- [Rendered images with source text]
***
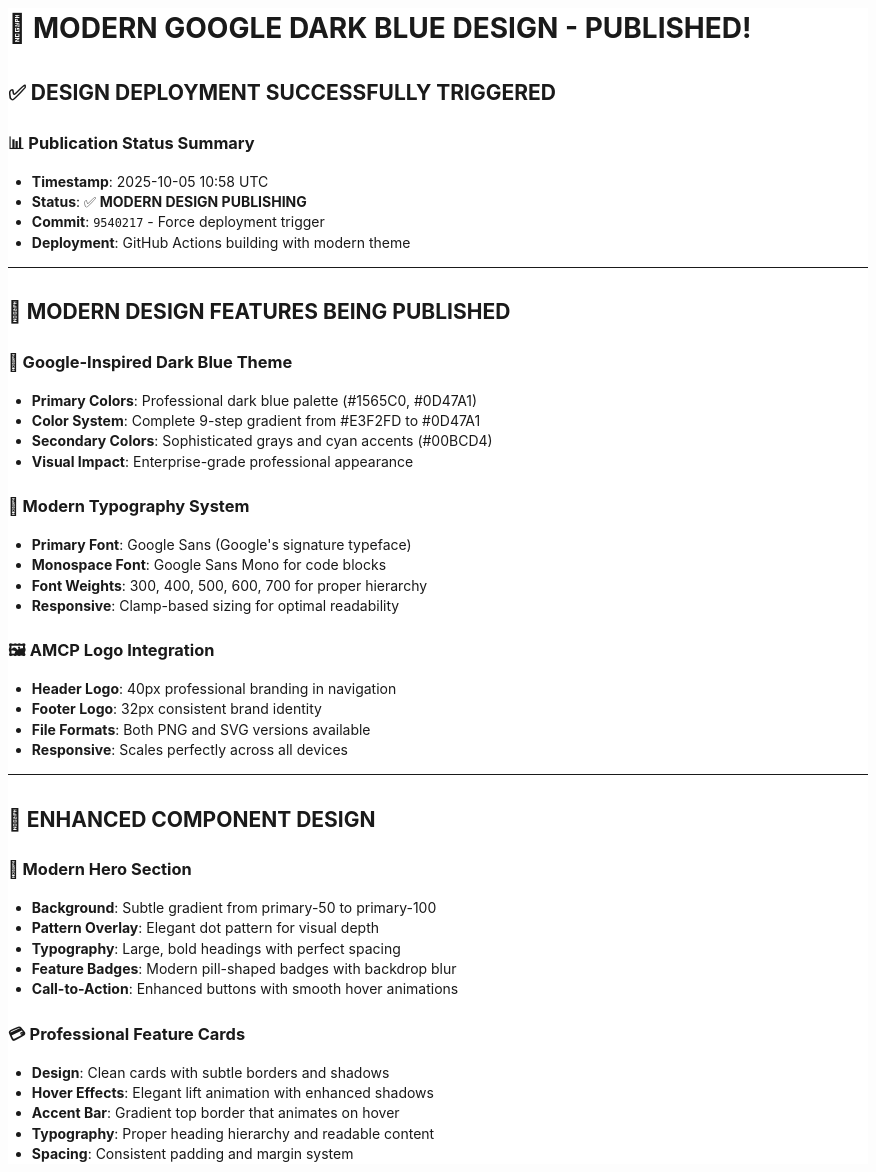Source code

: # 🎨 MODERN GOOGLE DARK BLUE DESIGN - PUBLISHED!

## ✅ **DESIGN DEPLOYMENT SUCCESSFULLY TRIGGERED**

### 📊 **Publication Status Summary**
- **Timestamp**: 2025-10-05 10:58 UTC
- **Status**: ✅ **MODERN DESIGN PUBLISHING**
- **Commit**: `9540217` - Force deployment trigger
- **Deployment**: GitHub Actions building with modern theme

---

## 🎨 **MODERN DESIGN FEATURES BEING PUBLISHED**

### **🌟 Google-Inspired Dark Blue Theme**
- **Primary Colors**: Professional dark blue palette (#1565C0, #0D47A1)
- **Color System**: Complete 9-step gradient from #E3F2FD to #0D47A1
- **Secondary Colors**: Sophisticated grays and cyan accents (#00BCD4)
- **Visual Impact**: Enterprise-grade professional appearance

### **📝 Modern Typography System**
- **Primary Font**: Google Sans (Google's signature typeface)
- **Monospace Font**: Google Sans Mono for code blocks
- **Font Weights**: 300, 400, 500, 600, 700 for proper hierarchy
- **Responsive**: Clamp-based sizing for optimal readability

### **🖼️ AMCP Logo Integration**
- **Header Logo**: 40px professional branding in navigation
- **Footer Logo**: 32px consistent brand identity
- **File Formats**: Both PNG and SVG versions available
- **Responsive**: Scales perfectly across all devices

---

## 🚀 **ENHANCED COMPONENT DESIGN**

### **🎯 Modern Hero Section**
- **Background**: Subtle gradient from primary-50 to primary-100
- **Pattern Overlay**: Elegant dot pattern for visual depth
- **Typography**: Large, bold headings with perfect spacing
- **Feature Badges**: Modern pill-shaped badges with backdrop blur
- **Call-to-Action**: Enhanced buttons with smooth hover animations

### **💳 Professional Feature Cards**
- **Design**: Clean cards with subtle borders and shadows
- **Hover Effects**: Elegant lift animation with enhanced shadows
- **Accent Bar**: Gradient top border that animates on hover
- **Typography**: Proper heading hierarchy and readable content
- **Spacing**: Consistent padding and margin system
***
- [WHAT IS BEING ASKED] Can you rewrite the source text in the data, replacing every "Responsive" with "Adaptive" and keeping everything else the same, with the pictures omitted from your answer?

- [OUTPUT FOR THIS EXERCISE]
Source code

: # 🎨 MODERN GOOGLE DARK BLUE DESIGN - PUBLISHED!

## ✅ **DESIGN DEPLOYMENT SUCCESSFULLY TRIGGERED**

### 📊 **Publication Status Summary**
- **Timestamp**: 2025-10-05 10:58 UTC
- **Status**: ✅ **MODERN DESIGN PUBLISHING**
- **Commit**: `9540217` - Force deployment trigger
- **Deployment**: GitHub Actions building with modern theme

---

## 🎨 **MODERN DESIGN FEATURES BEING PUBLISHED**

### **🌟 Google-Inspired Dark Blue Theme**
- **Primary Colors**: Professional dark blue palette (#1565C0, #0D47A1)
- **Color System**: Complete 9-step gradient from #E3F2FD to #0D47A1
- **Secondary Colors**: Sophisticated grays and cyan accents (#00BCD4)
- **Visual Impact**: Enterprise-grade professional appearance

### **📝 Modern Typography System**
- **Primary Font**: Google Sans (Google's signature typeface)
- **Monospace Font**: Google Sans Mono for code blocks
- **Font Weights**: 300, 400, 500, 600, 700 for proper hierarchy
- **Adaptive**: Clamp-based sizing for optimal readability

### **🖼️ AMCP Logo Integration**
- **Header Logo**: 40px professional branding in navigation
- **Footer Logo**: 32px consistent brand identity
- **File Formats**: Both PNG and SVG versions available
- **Adaptive**: Scales perfectly across all devices

---

## 🚀 **ENHANCED COMPONENT DESIGN**

### **🎯 Modern Hero Section**
- **Background**: Subtle gradient from primary-50 to primary-100
- **Pattern Overlay**: Elegant dot pattern for visual depth
- **Typography**: Large, bold headings with perfect spacing
- **Feature Badges**: Modern pill-shaped badges with backdrop blur
- **Call-to-Action**: Enhanced buttons with smooth hover animations

### **💳 Professional Feature Cards**
- **Design**: Clean cards with subtle borders and shadows
- **Hover Effects**: Elegant lift animation with enhanced shadows
- **Accent Bar**: Gradient top border that animates on hover
- **Typography**: Proper heading hierarchy and readable content
- **Spacing**: Consistent padding and margin system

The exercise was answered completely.